Step 5: Battered Corners
Use a nail bar to pry off the damaged section of corner bead. Hold the new corner bead in place and mark its length.
Step 6: Battered Corners
Cut the new section of corner bead to length and attach it with nails. If the surrounding paint is glossy, sand it before proceeding to the next step.
Step 7: Battered Corners
Finish the repair with several coats of drywall compound. The last coats are applied with an 8-in. taping knife.
Step 8: Creeping Cracks
Use an abrasive-coated foam block, known as a sanding sponge, to smooth a working crack. These cracks often occur below a window or above a door
Step 9: Creeping Cracks
Apply a thin coat of joint compound to the cracked area. Sand it smooth and apply a second coat if necessary.
Step 10: Creeping Cracks
Spray elastic crack coating on the repaired area. We used Good-Bye Cracks, produced by Guardsman Products; www.goof-off.com.
Step 11: Nails that Go Pop
Nail and screw pops arise from lumber shrinkage. First, twist a utility knife into the wall to carve away the joint compound from above a popped nail or screw.
Step 12: Nails that Go Pop
Tighten the screw (usually a quarter-turn is sufficient) or tap in the nail. (If the nail seems weak, drive in a second one next to it.)
Step 13: Nails that Go Pop
Use a small drywall knife to apply lightweight joint compound above the screw or nailhead.
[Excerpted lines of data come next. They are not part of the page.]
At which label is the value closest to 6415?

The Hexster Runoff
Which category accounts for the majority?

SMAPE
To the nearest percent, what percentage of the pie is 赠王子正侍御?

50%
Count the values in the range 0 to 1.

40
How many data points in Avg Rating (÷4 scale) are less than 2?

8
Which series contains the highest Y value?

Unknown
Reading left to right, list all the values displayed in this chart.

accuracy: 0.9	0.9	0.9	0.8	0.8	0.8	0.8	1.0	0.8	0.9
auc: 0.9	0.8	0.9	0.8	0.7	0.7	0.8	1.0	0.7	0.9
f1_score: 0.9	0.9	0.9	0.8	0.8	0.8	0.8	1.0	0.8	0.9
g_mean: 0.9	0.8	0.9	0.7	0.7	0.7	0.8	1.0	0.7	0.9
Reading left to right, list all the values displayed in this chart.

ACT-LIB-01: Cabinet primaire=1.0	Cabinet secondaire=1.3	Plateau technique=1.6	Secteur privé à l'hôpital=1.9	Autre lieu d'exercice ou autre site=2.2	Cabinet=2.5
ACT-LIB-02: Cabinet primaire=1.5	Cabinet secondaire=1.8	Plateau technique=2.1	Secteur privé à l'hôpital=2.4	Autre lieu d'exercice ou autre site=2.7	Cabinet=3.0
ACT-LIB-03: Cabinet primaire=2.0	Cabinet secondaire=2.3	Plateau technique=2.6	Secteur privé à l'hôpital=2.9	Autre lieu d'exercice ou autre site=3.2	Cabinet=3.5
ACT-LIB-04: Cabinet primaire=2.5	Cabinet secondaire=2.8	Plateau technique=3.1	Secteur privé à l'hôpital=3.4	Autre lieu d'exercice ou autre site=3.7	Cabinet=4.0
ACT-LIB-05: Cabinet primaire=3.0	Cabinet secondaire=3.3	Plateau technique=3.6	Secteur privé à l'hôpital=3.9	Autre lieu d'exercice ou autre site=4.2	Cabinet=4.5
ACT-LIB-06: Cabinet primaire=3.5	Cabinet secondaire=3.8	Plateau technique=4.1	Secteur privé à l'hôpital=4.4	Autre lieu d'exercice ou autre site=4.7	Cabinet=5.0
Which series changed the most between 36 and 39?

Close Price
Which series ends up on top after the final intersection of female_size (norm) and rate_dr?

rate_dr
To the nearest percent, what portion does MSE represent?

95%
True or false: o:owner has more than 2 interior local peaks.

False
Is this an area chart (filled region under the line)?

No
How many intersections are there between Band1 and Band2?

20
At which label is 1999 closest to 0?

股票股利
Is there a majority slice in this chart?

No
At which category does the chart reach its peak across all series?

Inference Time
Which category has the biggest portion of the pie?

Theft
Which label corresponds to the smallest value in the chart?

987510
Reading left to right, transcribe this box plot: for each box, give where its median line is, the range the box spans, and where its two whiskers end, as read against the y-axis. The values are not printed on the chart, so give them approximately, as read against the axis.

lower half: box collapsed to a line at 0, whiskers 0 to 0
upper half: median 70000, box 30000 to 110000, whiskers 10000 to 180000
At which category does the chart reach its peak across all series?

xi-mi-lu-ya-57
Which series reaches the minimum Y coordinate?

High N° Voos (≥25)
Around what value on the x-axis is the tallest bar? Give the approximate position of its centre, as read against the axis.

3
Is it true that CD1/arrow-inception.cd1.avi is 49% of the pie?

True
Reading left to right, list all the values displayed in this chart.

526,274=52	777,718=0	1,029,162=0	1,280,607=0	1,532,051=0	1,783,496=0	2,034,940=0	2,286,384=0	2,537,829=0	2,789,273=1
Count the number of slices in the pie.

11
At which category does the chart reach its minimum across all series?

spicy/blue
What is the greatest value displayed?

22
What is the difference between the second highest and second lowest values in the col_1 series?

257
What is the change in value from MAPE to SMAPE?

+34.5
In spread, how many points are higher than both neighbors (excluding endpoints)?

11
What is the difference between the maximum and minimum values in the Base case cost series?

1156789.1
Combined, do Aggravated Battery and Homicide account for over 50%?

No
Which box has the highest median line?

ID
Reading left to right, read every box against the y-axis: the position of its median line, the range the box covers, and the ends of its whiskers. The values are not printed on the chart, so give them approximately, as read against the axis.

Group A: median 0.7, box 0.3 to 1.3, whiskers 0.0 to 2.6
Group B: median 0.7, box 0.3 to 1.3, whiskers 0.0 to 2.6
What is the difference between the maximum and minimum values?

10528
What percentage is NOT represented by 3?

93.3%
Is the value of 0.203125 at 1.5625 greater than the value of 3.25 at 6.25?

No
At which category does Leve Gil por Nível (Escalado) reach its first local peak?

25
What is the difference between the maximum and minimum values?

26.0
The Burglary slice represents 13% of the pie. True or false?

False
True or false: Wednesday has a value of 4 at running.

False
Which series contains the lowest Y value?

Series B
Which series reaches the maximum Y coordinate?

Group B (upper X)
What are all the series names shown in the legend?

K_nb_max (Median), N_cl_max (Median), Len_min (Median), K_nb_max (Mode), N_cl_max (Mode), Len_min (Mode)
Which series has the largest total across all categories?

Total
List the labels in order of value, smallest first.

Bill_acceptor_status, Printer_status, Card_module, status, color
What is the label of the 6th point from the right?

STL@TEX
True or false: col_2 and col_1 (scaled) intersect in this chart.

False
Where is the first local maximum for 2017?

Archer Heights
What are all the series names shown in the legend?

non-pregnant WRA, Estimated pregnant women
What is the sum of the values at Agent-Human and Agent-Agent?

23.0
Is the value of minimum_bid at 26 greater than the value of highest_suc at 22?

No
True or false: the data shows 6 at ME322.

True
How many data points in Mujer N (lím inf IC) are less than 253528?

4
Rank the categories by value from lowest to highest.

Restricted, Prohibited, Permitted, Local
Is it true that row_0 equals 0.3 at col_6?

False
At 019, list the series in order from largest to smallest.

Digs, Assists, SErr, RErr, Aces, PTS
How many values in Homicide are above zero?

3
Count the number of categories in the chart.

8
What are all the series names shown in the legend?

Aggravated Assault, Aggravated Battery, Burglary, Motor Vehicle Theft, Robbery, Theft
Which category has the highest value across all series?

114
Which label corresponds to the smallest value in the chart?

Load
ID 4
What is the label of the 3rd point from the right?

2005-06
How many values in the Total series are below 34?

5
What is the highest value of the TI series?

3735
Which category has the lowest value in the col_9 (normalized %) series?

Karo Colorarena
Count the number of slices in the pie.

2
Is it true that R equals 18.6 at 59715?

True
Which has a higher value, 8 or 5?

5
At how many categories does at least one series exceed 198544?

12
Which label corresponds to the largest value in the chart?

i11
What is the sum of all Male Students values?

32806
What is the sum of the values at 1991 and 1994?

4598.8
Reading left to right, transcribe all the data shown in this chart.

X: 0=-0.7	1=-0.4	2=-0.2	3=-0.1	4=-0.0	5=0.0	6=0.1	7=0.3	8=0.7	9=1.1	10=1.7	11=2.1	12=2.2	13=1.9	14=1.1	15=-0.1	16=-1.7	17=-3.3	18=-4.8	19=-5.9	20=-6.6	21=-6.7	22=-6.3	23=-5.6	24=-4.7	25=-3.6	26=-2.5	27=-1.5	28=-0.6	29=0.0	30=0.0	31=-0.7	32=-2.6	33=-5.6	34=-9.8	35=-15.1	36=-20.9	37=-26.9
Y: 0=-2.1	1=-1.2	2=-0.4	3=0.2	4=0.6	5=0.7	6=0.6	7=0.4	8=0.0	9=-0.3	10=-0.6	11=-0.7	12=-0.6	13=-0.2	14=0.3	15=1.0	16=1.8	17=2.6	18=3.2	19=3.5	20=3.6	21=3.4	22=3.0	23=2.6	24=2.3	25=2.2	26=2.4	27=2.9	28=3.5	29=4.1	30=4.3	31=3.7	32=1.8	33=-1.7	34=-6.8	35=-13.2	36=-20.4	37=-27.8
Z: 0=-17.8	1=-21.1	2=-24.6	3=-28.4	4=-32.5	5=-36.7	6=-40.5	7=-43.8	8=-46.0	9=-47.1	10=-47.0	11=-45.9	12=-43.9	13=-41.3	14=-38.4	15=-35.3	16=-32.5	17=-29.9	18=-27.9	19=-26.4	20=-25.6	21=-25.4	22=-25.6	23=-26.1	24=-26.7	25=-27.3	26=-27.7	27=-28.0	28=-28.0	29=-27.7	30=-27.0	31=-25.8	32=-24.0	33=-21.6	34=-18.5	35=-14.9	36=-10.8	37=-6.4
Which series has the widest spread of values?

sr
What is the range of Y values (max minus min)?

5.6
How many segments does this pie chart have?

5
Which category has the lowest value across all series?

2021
Three light coats should do.
Step 14: Soggy Ceilings
Use a hand sander and coarse sanding mesh to remove texture and smooth out the area when repairing a ceiling.
Step 15: Soggy Ceilings
If water damage has caused a drywall ceiling to sag, reattach it along the seam by pressing up and nailing the drywall to the joist.
Step 16: Soggy Ceilings
Water stains will bleed through a repair. To stop them, apply a coat of stain-sealing, shellac-based primer.
Step 17: Soggy Ceilings
To blend a repair with the surrounding texture, use a roller to apply a mixture of drywall compound thinned with water.
Step 18: Soggy Ceilings
Before the drywall compound dries, add texture to it with a short-handled stomping brush.
Step 19: Inside Corner Cleanup
Cut out a piece of damaged drywall tape in an inside corner, then apply a bed of drywall compound.
Step 20: Inside Corner Cleanup
Fold a piece of paper drywall tape in half and press it into the wet drywall compound.
Step 21: Inside Corner Cleanup
Use an inside-corner knife to smooth the drywall compound. Hold the knife at a slight angle to the corner.
Step 22: Large Hole
To repair a large hole, first draw a square around it. Use a level to center one side of the square on a nearby stud.